Look through the records below for the line with "Om u beter en" and the line with "para a população", then return those lines and all lines between, exactly.

(Saved entries)
........

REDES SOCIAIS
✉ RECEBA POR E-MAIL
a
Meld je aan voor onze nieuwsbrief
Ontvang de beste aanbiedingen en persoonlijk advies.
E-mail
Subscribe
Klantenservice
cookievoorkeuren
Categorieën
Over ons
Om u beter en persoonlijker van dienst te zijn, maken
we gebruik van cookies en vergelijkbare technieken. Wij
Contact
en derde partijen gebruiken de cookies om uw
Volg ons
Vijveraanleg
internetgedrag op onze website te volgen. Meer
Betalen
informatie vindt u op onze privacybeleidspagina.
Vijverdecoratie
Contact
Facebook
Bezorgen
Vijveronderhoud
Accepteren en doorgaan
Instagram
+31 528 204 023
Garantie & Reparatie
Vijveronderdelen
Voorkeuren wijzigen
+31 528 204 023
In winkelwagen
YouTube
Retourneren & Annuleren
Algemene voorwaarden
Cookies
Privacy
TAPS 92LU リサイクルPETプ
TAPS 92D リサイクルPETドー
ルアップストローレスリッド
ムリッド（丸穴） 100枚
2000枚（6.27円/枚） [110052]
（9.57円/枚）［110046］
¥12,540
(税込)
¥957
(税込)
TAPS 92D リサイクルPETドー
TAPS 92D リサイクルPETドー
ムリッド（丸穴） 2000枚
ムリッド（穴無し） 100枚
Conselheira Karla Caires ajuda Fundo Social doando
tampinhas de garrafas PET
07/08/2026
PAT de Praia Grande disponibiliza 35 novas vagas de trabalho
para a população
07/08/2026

........

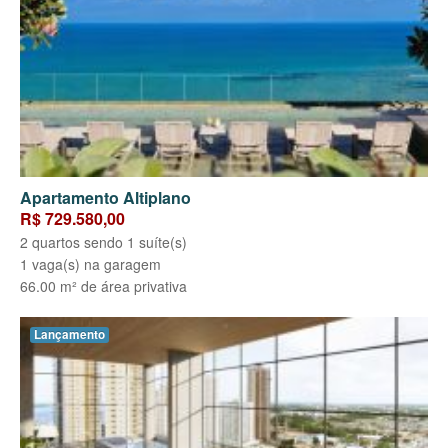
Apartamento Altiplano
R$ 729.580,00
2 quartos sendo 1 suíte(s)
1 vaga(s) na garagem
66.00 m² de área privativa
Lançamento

........

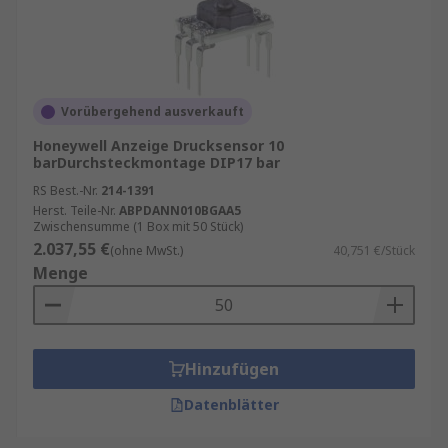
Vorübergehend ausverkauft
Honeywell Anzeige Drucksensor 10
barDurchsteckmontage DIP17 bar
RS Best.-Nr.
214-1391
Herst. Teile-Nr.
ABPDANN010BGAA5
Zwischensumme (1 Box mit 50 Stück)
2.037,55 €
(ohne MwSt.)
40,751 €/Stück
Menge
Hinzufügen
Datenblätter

........

> [Output below]:
Om u beter en persoonlijker van dienst te zijn, maken
we gebruik van cookies en vergelijkbare technieken. Wij
Contact
en derde partijen gebruiken de cookies om uw
Volg ons
Vijveraanleg
internetgedrag op onze website te volgen. Meer
Betalen
informatie vindt u op onze privacybeleidspagina.
Vijverdecoratie
Contact
Facebook
Bezorgen
Vijveronderhoud
Accepteren en doorgaan
Instagram
+31 528 204 023
Garantie & Reparatie
Vijveronderdelen
Voorkeuren wijzigen
+31 528 204 023
In winkelwagen
YouTube
Retourneren & Annuleren
Algemene voorwaarden
Cookies
Privacy
TAPS 92LU リサイクルPETプ
TAPS 92D リサイクルPETドー
ルアップストローレスリッド
ムリッド（丸穴） 100枚
2000枚（6.27円/枚） [110052]
（9.57円/枚）［110046］
¥12,540
(税込)
¥957
(税込)
TAPS 92D リサイクルPETドー
TAPS 92D リサイクルPETドー
ムリッド（丸穴） 2000枚
ムリッド（穴無し） 100枚
Conselheira Karla Caires ajuda Fundo Social doando
tampinhas de garrafas PET
07/08/2026
PAT de Praia Grande disponibiliza 35 novas vagas de trabalho
para a população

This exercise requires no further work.